Excerpt to read.
Resolved, That the Sergeant at Arms of the House be
authorized and directed to take such steps as may be
necessary for carrying out of the provisions of these
resolutions, and that the necessary expenses in connection
therewith be paid out the contingent fund of the House.
Resolved, That the Clerk communicate these resolutions to
the Senate and transmit a copy of the same to the family of
the former President.
Resolved, That when the House adjourns today, it adjourn as
a further mark of respect to the memory of the former
President.
The SPEAKER pro tempore. The minority leader, the gentleman from
Illinois [Mr. Michel] is recognized for 1 hour.
Mr. MICHEL. Mr. Speaker, I yield myself such time as I may consume.
(Mr. MICHEL asked and was given permission to revise and extend his
remarks.)
Mr. MICHEL. Mr. Speaker, the death of President Richard Nixon is a
great loss, especially to those fortunate enough to have personally
known him, worked with him, and learned from him through the years. He
was truly one of the last of the giants of the generation that helped
to shape America's and the world's destiny after World War II.
His grasp of the nuances and complexities of foreign affairs was
unique in its mastery. No President in my lifetime ever had a better
understanding of the Soviet Union and its leaders, and his bold move in
establishing American relations with the People's Republic of China is
one of the high spots in the entire history of American diplomacy.
In 1949, the year I came to Washington as a congressional assistant,
he had already established a national reputation, and it was in those
days I first got to know him through my predecessor. And as the years
passed, my wife Corinne and I got to know Pat and Dick Nixon well, and
I knew I could always count on him for advice and counsel.
Just a few weeks ago, before we made our most recent trip to the
Soviet Union with the majority leader and Members of Congress, I talked
to the former President by telephone to ask again for his thoughts and
advice on who we ought to be seeing and what we ought to be doing.
President Nixon's long career of public service was a unique mixture
of triumph and tragedy, and the emotions he evoked among supporters and
detractors alike were always intense. From the beginning of his public
career he was at the center and often was the cause of political
turmoil. His favorite political image was ``the man in the arena,'' the
political activist fighting for what he deeply believes in, never
giving up or giving in, and he never wished to stand on the sidelines
and watch others carrying on the sometimes grand, sometimes petty
battles of politics. It was this fighting spirit that so many Americans
will remember about him long after the details of his long and exciting
public life are forgotten.

How to complete this task. Please state the year in which Mr. Michel came to Washington as a congressional assistant, according to the excerpt above.

(Data entries)

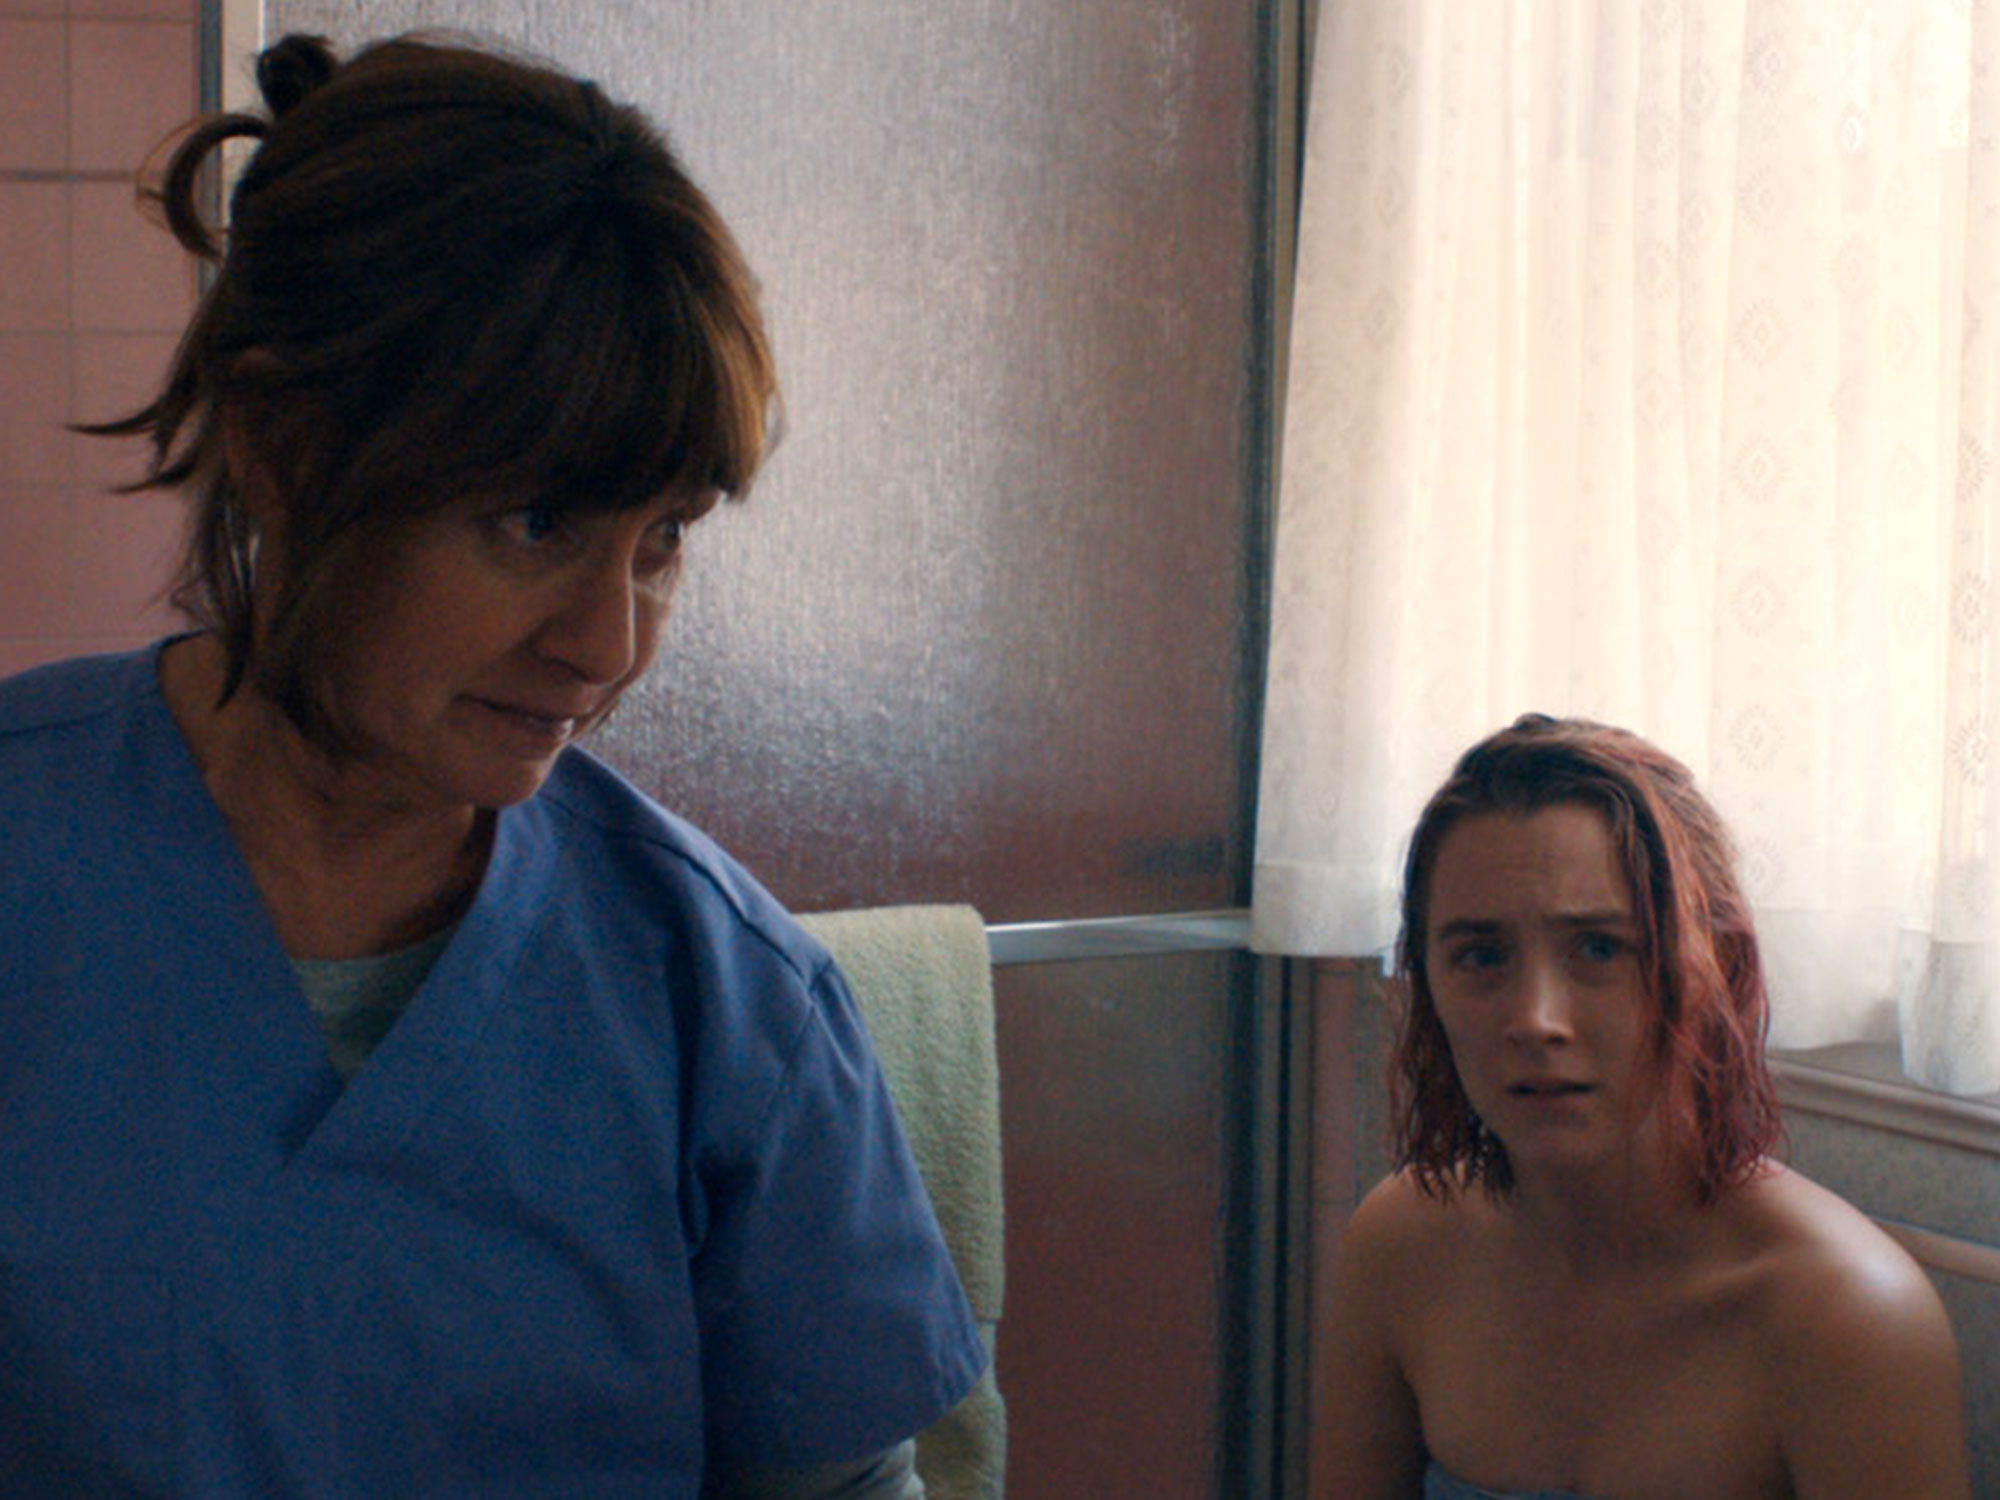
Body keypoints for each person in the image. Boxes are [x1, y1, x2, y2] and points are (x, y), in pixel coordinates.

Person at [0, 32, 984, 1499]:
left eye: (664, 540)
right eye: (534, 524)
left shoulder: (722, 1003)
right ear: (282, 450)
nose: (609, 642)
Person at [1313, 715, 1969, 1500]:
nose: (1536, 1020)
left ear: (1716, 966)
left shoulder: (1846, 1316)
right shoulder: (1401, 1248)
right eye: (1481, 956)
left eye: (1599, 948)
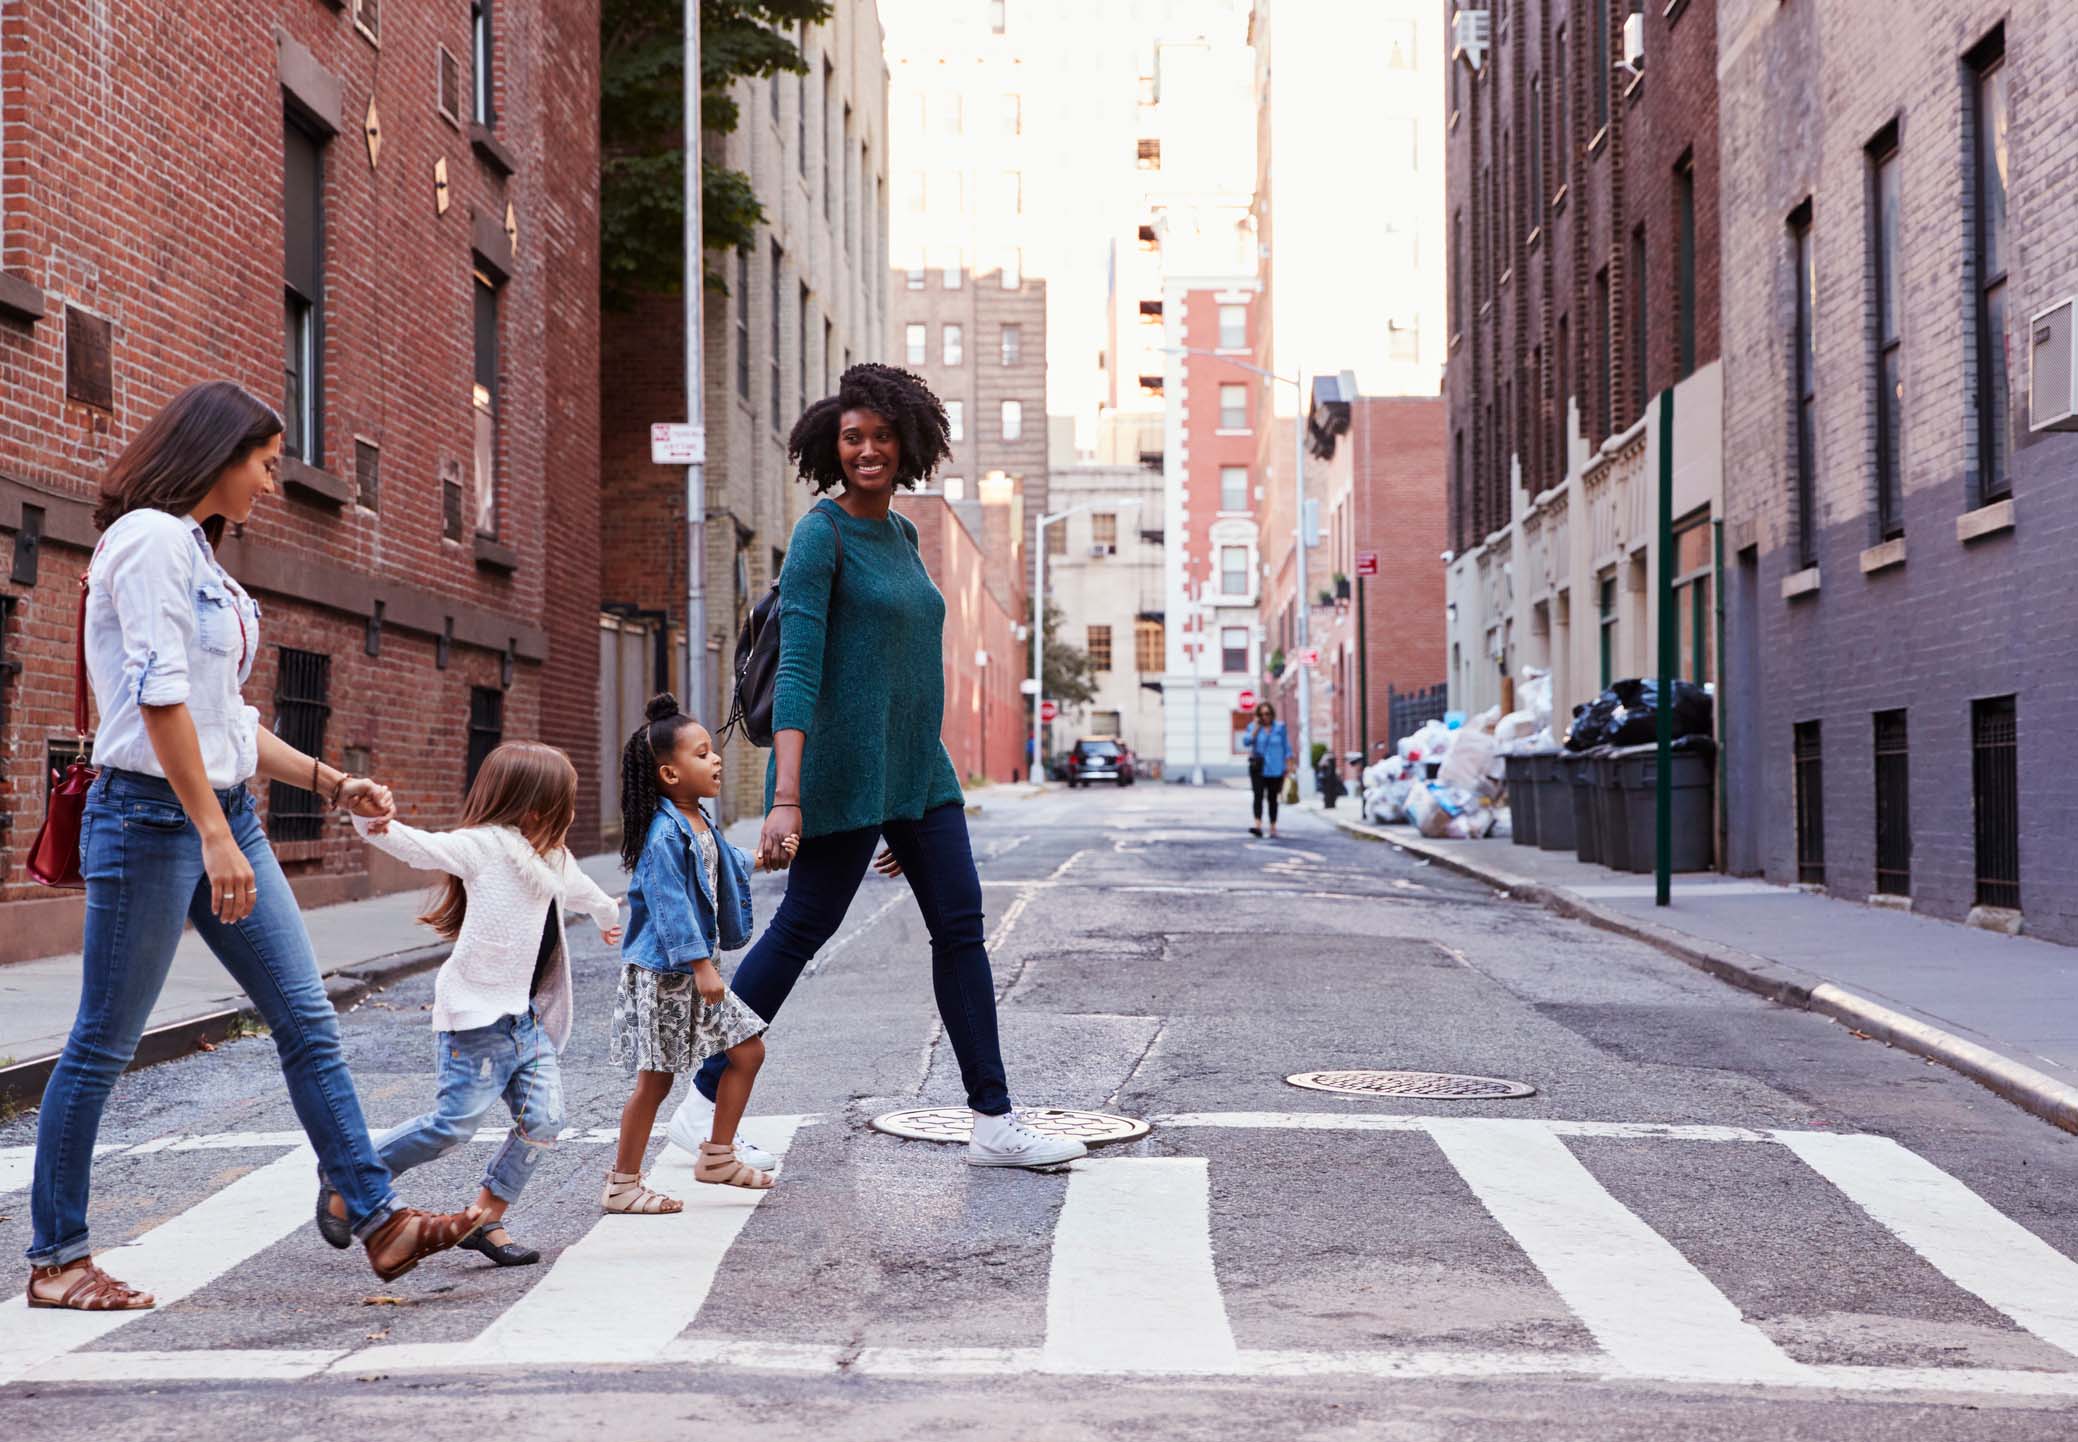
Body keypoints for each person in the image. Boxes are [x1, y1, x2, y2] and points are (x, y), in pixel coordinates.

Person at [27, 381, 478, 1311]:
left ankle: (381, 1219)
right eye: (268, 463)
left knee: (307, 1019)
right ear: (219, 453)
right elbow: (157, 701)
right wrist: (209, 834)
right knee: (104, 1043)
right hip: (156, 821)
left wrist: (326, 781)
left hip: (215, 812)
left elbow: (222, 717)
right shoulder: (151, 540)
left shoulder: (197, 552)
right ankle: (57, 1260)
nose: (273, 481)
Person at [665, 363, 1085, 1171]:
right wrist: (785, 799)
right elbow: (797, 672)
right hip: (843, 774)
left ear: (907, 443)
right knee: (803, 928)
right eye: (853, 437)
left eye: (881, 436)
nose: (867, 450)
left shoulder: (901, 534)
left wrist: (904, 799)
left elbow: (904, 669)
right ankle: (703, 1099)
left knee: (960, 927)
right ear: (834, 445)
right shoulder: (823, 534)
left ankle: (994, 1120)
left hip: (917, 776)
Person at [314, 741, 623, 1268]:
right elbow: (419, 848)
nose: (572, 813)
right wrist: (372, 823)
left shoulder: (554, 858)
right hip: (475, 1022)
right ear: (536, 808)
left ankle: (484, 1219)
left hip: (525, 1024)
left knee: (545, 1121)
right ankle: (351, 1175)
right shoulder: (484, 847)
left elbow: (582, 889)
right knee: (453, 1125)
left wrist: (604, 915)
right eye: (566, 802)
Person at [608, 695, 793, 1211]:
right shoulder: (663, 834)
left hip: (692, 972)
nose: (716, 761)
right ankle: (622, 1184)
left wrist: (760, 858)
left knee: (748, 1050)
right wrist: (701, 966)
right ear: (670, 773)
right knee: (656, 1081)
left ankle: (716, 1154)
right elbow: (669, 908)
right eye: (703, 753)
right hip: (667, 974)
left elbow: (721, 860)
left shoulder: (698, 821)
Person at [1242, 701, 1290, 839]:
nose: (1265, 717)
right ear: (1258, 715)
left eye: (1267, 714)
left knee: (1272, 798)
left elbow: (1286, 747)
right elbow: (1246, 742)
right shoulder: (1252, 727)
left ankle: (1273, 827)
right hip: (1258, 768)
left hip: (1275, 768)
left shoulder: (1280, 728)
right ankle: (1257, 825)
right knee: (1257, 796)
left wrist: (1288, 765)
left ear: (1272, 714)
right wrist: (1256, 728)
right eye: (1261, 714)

Answer for the task. 1949